Directed by Michael Noer, Papillon follows Henri “Papillon” Charrière (Charlie Hunnam), a safe-cracker and thief in France during the 1930s, as he is sent to the penal colony of French Guiana to serve a life sentence for a murder he did not commit. The film doesn’t linger long on his time before prison, but it still manages to let us know that he’s good at what he does, loves his girlfriend, is as strong as he is slick, and clever as he is charming. On the boat trip over to the island prison he has been condemned to live out the rest of his life on, Papillon meets Louie Dega (Rami Malek). Dega is a small, weak, smarmy looking con-man arrested for forging bank notes. He’s upper class and has money coming out of his ass (quite literally – how else could he bring it to prison with him?). The two quickly form a necessary partnership. Papillon will protect Dega from all the people trying to kill him for his fortune, and in return, Dega will give our hero some of that aforementioned fortune so that he can use it to his advantage when he attempts his escape. This is, for all intents and purposes, the main focus of the entire plot. Walking in, I was ready for a simple and entertaining prison escape film. A heist film going backward, filled with fast-paced editing, intricate montages of an escape plan while Charlie Hunnam explains it to the rest of the crew he’s put together. That’s not what I got.

Charlie Hunnam as the titular Papillon, attempting one of those “escapes” he’s known for.

Perhaps had I known that Aaron Guzikowski, the screenwriter for Prisoners, was behind the pen for this remake of the film, I would have known what I was getting myself into. While there were a few times where the lines delivered were a bit too on the nose (take, for example, the Warden saying “there is no hope, just silence” before throwing Papillon into solitary), the film manages to trick you into thinking this is a simple case of yet another old classic being gritted up and branded as new that has been so common these last few years.

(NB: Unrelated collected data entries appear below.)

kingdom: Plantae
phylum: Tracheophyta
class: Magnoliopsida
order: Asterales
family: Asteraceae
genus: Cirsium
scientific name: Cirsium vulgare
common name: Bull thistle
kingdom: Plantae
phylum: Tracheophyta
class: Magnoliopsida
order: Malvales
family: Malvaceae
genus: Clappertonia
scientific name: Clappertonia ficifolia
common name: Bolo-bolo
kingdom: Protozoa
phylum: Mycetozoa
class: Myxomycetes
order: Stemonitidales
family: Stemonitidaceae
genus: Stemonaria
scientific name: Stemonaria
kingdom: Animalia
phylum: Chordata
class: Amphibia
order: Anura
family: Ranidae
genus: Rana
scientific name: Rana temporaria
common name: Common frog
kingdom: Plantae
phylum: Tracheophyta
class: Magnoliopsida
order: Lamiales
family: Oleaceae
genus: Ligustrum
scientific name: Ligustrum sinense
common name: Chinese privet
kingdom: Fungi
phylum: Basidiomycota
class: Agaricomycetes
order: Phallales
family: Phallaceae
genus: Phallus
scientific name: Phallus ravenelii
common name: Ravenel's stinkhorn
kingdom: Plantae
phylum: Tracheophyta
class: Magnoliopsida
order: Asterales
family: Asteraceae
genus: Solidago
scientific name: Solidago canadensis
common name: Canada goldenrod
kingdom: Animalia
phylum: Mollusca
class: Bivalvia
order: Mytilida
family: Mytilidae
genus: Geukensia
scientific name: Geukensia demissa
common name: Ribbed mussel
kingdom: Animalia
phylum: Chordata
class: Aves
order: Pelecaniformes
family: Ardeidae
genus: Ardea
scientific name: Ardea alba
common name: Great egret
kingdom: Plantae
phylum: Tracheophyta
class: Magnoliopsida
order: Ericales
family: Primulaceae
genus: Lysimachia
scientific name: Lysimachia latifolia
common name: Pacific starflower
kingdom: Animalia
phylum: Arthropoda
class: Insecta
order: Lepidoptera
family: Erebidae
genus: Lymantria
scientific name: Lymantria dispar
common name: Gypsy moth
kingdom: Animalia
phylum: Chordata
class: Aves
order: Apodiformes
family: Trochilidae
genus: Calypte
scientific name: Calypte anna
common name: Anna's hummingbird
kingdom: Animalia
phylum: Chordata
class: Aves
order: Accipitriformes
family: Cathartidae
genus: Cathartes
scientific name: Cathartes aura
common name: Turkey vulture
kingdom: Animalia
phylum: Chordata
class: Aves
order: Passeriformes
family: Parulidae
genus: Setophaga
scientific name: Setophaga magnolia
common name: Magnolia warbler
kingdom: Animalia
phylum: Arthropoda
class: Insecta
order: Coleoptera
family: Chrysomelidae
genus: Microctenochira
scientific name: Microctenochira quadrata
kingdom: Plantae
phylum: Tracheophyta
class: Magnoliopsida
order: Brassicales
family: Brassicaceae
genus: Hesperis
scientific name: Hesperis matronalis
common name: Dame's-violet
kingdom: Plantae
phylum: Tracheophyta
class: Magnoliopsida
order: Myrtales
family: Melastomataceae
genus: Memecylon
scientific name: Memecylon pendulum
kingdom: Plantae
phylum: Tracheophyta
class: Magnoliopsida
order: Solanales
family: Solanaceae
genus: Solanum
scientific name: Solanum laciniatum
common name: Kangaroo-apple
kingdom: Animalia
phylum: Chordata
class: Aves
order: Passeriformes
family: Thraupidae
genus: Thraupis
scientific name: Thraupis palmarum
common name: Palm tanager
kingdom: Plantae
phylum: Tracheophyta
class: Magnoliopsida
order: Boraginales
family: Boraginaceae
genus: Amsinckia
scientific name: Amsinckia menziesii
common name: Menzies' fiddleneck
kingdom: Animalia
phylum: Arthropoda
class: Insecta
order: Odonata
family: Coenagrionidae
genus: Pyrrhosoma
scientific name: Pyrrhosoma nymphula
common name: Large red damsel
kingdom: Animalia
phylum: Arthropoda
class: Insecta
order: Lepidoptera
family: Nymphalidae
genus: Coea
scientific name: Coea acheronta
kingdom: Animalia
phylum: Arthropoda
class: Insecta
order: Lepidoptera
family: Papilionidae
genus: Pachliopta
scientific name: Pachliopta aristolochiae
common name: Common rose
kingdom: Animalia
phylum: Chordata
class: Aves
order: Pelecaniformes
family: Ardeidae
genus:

The power of this film lies in its subtlety, even though it’s chalk full of its blatancies as well. In many ways, it still feels like a prison epic made in the 1970s, particularly in the way that Papillon speaks to other inmates and covertly goes about his business while the pretty much useless Dega, who follows him like a wounded puppy, works as a framing device for the audience. This isn’t a bad thing, in fact, it’s exactly what I had expected from the film. What was surprising was the way that the rest of the film managed to sneak up on me. There is a blatant turning point in the film where it reveals that it’s no longer a prison escape film and the audience starts to realize that perhaps it never was. Papillon is placed in solitary confinement where he’s alone in a concrete box and not allowed to speak. While there, he begins to hallucinate. These hallucinations consist of a safe that he desperately wants to crack, memories of the last night he spent with his girlfriend and…Dega dressed up as a mime? Although nowhere close to earning the adjective of “Lynchian”, the scene allows itself to be more than the dirty, violent, prison film it’s set within, and becomes an introspective and inventive look into the mind of our main character. The time Papillon spends with only himself, the silence, and these strange visions helps us to recognize that what we are watching unfold is more than the sharp, sleek, genre film Papillon masqueraded as.

For the remainder of its runtime, the film doesn’t bother to be discreet about what it really wants us to look at. Sure, it still has its fair share of action, but there is a tension and suspense stirred into this film that goes so far past the generic question of “will he escape?” (which, let’s face it, with a memoir written and another film out, we already know the answer) and instead, places the emotional weight of the film on Papillon and Dega as characters with pain, emotions, and beliefs, rather than devices to move the action forward. Don’t get me wrong, I would have been more than happy if this had ended up being another formulaic genre film, but I’m so grateful that what we get instead is an intriguing study of the relationship between Papillon and Dega, played by Hunnam and Malek, both at the top of their game and sharing a chemistry that makes the slow, patient pacing of the film feel like a gripping ride instead of a long wait.